测绘学报 ›› 2021, Vol. 50 ›› Issue (11): 1558-1573.doi: 10.11947/j.AGCS.2021.20210246

• 智能驾驶环境感知 • 上一篇    下一篇

融合点云和多视图的车载激光点云路侧多目标识别

方莉娜1, 沈贵熙1, 游志龙1, 郭迎亚2, 付化胜3, 赵志远1, 陈崇成1   

  1. 1. 福州大学数字中国研究院(福建), 福建 福州 350002;
    2. 福州大学计算机与大数据学院, 福建 福州 350002;
    3. 福建省水利水电勘测设计研究院, 福建 福州 350002
  • 收稿日期:2021-05-11 修回日期:2021-09-27 发布日期:2021-12-07
  • 通讯作者: 郭迎亚 E-mail:guoyy@fzu.edu.cn
  • 作者简介:方莉娜(1983—),女,博士,助理研究员,研究方向为激光雷达数据处理与三维重建。
  • 基金资助:
    国家自然科学基金(42071446;61801121);福建省对外合作项目(202010007)

A joint network of point cloud and multiple views for roadside objects recognition from mobile laser point clouds

FANG Lina1, SHEN Guixi1, YOU Zhilong1, GUO Yingya2, FU Huasheng3, ZHAO Zhiyuan1, CHEN Chongcheng1   

  1. 1. Academy of Digital China(Fujian), Fuzhou University, Fuzhou 350002, China;
    2. College of Computer and Data Science, Fuzhou University, Fuzhou 350002, China;
    3. Fujian Provincial Investigation, Design & Research Institute of Water Conservancy & Hydropower, Fuzhou 350002, China
  • Received:2021-05-11 Revised:2021-09-27 Published:2021-12-07
  • Supported by:
    The National Natural Science Foundation of China (Nos. 42071446;61801121);Foreign Cooperation Projects of Fujian Province (No. 202010007)

摘要: 城市环境中的行道树、车辆、杆状交通设施是重要的交通地物,也是智能交通,导航与位置服务,自动驾驶和高精地图等行业应用的核心要素。为了准确识别这些路侧目标,本文提出一种融合点云和多视角图像的深度学习模型PGVNet(point-group-view network),充分利用目标点云数据中空间几何信息及其多视角图像中高级全局特征提升路侧行道树、车辆和杆状设施的分类精度。为了减少视图间的冗余信息并增强显著视图特征,PGVNet模型利用预训练的VGG网络提取多视图特征,对其进行分组赋权获取最优视图特征;采用嵌入注意力机制的融合策略,利用最优视图特征动态调整PGVNet模型对点云不同局部关系的注意力度,学习不同路侧目标的多层次、多尺度显著特征,实现行道树、车辆和杆状交通设施的精确分类。试验采用5份不同车载激光扫描系统获取的不同城市场景数据验证本文方法的有效性,其中行道树、车辆及杆状交通设施分类结果中的准确率、召回率、精度和F1指数分别达(99.19%、94.27%、93.58%、96.63%);(94.20%、97.56%、92.02%、95.68%);(91.48%、98.61%、90.39%、94.87%)。结果表明,本文方法融合多视图全局信息和点云局部结构特征可以有效区分城市场景中的行道树、车辆和杆状交通设施,可为高精度地图中要素构建与矢量化提供数据支撑。
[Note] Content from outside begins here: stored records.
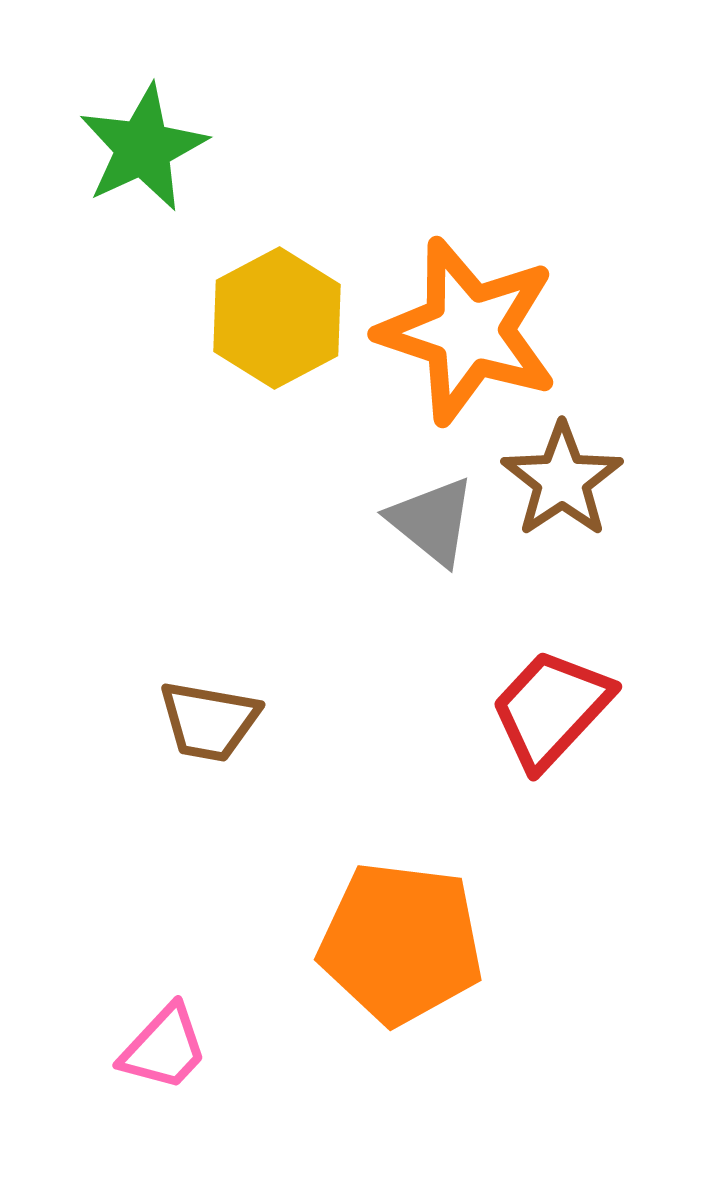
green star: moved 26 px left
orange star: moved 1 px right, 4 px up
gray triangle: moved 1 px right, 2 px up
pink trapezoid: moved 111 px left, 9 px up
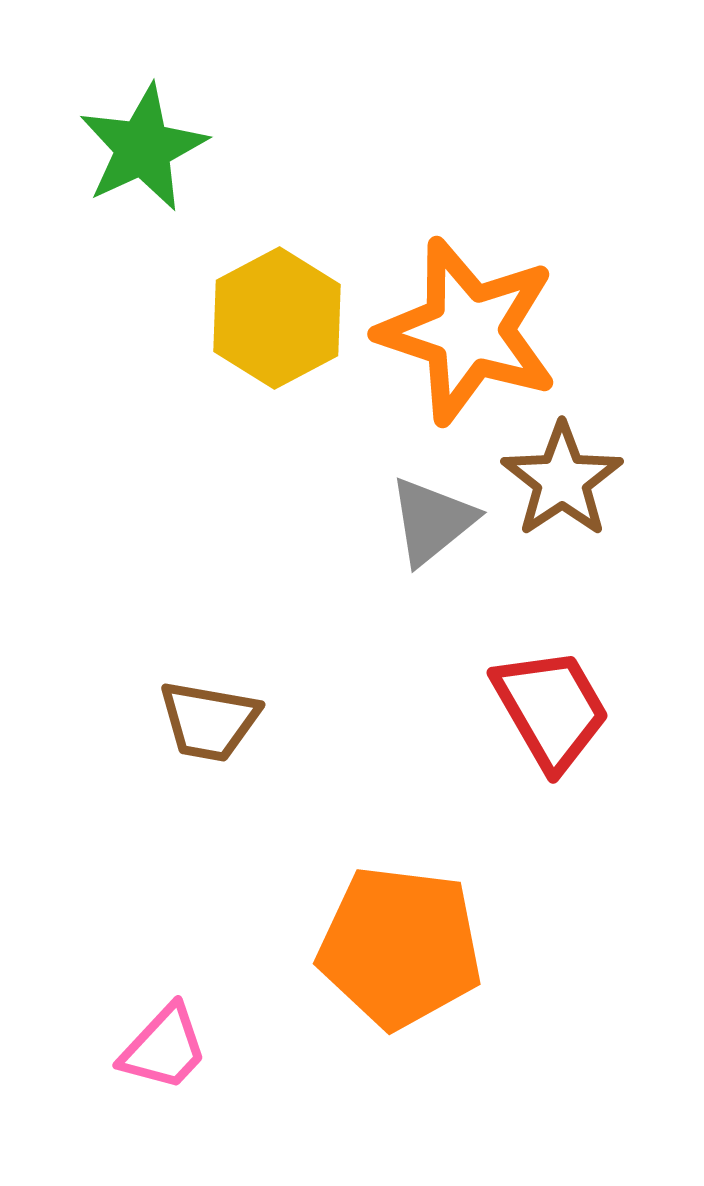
gray triangle: rotated 42 degrees clockwise
red trapezoid: rotated 107 degrees clockwise
orange pentagon: moved 1 px left, 4 px down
关键词: 车载激光扫描系统, 点云分类, 多视角图像, 深度学习, 注意力机制

Abstract: Accurately identifying roadside objects like trees, cars, and traffic poles from mobile LiDAR point clouds is of great significance for some applications such as intelligent traffic systems, navigation and location services, autonomous driving, and high precision map. In the paper, we proposed a point-group-view network (PGVNet) to classify the roadside objects into trees, cars, traffic poles, and others, which utilize and fuse the advanced global features of multi-view images and the spatial geometry information of point cloud. To reduce redundant information between similar views and highlight salient view features, the PGVNet model employs a hierarchical view-group-shape architecture to split all views into different groups according to their discriminative level, which uses the pre-trained VGG network as the bone network. In view-group-shape architecture, global-level significant features are further generated from group descriptors with their weights. Moreover, an attention-guided fusion network is used to fuse the global features from multi-view images and local geometric features from point clouds. In particular, the global advanced features from multi-view images are quantified and leveraged as the attention mask to further refine the intrinsic correlation and discriminability of the local geometric features from point clouds, which contributions to recognize the roadside objects. We have evaluated the proposed method on five different mobile LiDAR point cloud data. Five test datasets of different urban scenes by different mobile laser scanning systems are used to evaluate the validities of the proposed method. Four accuracy evaluation metrics precision, recall, quality and Fscore of trees, cars and traffic poles on the selected testing datasets achieve (99.19%,94.27%,93.58%,96.63%),(94.20%,97.56%,92.02%,95.68%),(91.48%,98.61%,90.39%,94.87%), respectively. Experimental results and comparisons with state-of-the-art methods demonstrate that the PGVNet model is available to effectively identify roadside objects from the mobile LiDAR point cloud, which can provide data support for elements construction and vectorization in high precision map applications.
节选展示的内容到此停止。